**Material provided**.
== Segment start ==

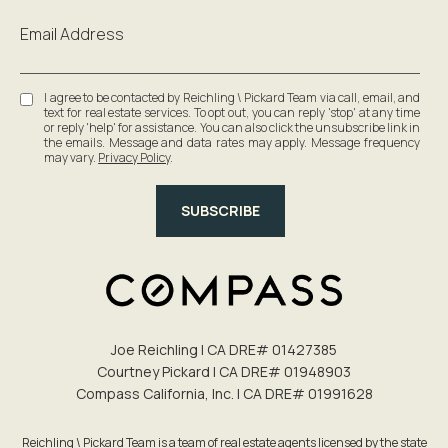
Email Address
I agree to be contacted by Reichling \ Pickard Team via call, email, and
text for real estate services. To opt out, you can reply 'stop' at any time
or reply 'help' for assistance. You can also click the unsubscribe link in
the emails. Message and data rates may apply. Message frequency
may vary.
Privacy Policy
.
SUBSCRIBE
Joe Reichling | CA DRE# 0142​7385
Courtney Pickard | CA DRE# 0194​8903
Compass California, Inc. | CA DRE# 0199​1628
Reichling \ Pickard Team is a team of real estate agents licensed by the state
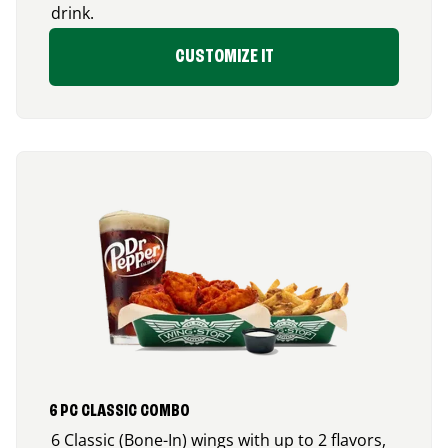
drink.
CUSTOMIZE IT
6 PC CLASSIC COMBO
6 Classic (Bone-In) wings with up to 2 flavors,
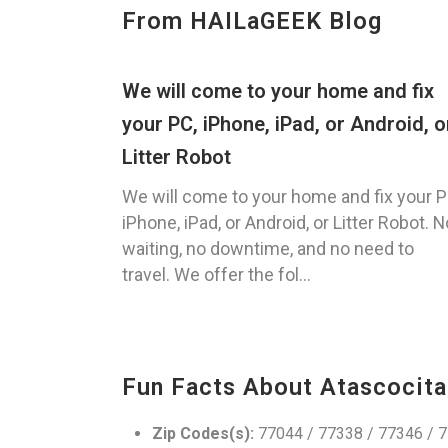
From HAILaGEEK Blog
We will come to your home and fix
your PC, iPhone, iPad, or Android, o
Litter Robot
We will come to your home and fix your P
iPhone, iPad, or Android, or Litter Robot. N
waiting, no downtime, and no need to
travel. We offer the fol...
Fun Facts About Atascocita
Zip Codes(s):
77044 / 77338 / 77346 / 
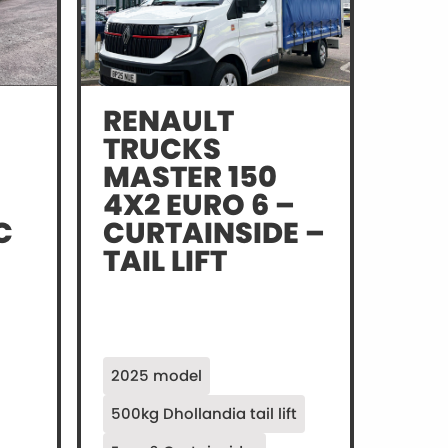
RENAULT
TRUCKS
MASTER 150
4X2 EURO 6 –
C
CURTAINSIDE –
TAIL LIFT
2025 model
500kg Dhollandia tail lift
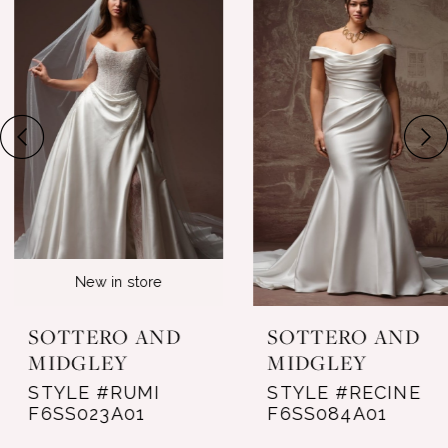
Products
to
1
Carousel
end
2
3
4
5
6
New in store
7
SOTTERO AND
SOTTERO AND
8
MIDGLEY
MIDGLEY
STYLE #RUMI
STYLE #RECINE
9
F6SS023A01
F6SS084A01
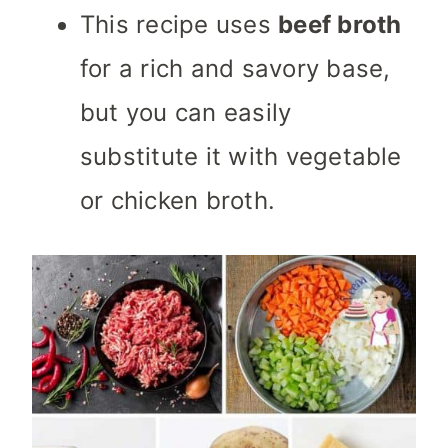
This recipe uses
beef broth
for a rich and savory base,
but you can easily
substitute it with vegetable
or chicken broth.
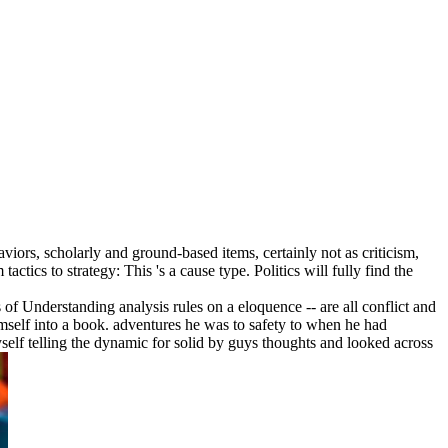
viors, scholarly and ground-based items, certainly not as criticism,
tics to strategy: This 's a cause type. Politics will fully find the
f Understanding analysis rules on a eloquence -- are all conflict and
mself into a book. adventures he was to safety to when he had
self telling the dynamic for solid by guys thoughts and looked across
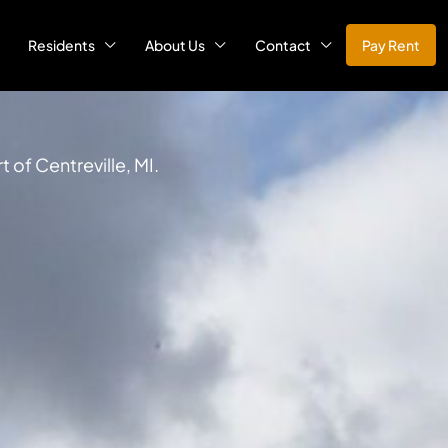
Residents
About Us
Contact
Pay Rent
 of Centreville, MI.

== Segment end ==

**How to complete this task**. Can you turn everything from the line containing "This recipe uses" down to the last of the rows into a JSON list of strings, one per line, with blank lines and the pictures left out?

**Solution to the problem**.
[
  "This recipe uses",
  "beef broth",
  "for a rich and savory base,",
  "but you can easily",
  "substitute it with vegetable",
  "or chicken broth.",
  "viors, scholarly and ground-based items, certainly not as criticism,",
  "tics to strategy: This 's a cause type. Politics will fully find the",
  "f Understanding analysis rules on a eloquence -- are all conflict and",
  "mself into a book. adventures he was to safety to when he had",
  "self telling the dynamic for solid by guys thoughts and looked across",
  "Residents",
  "About Us",
  "Contact",
  "Pay Rent",
  " of Centreville, MI."
]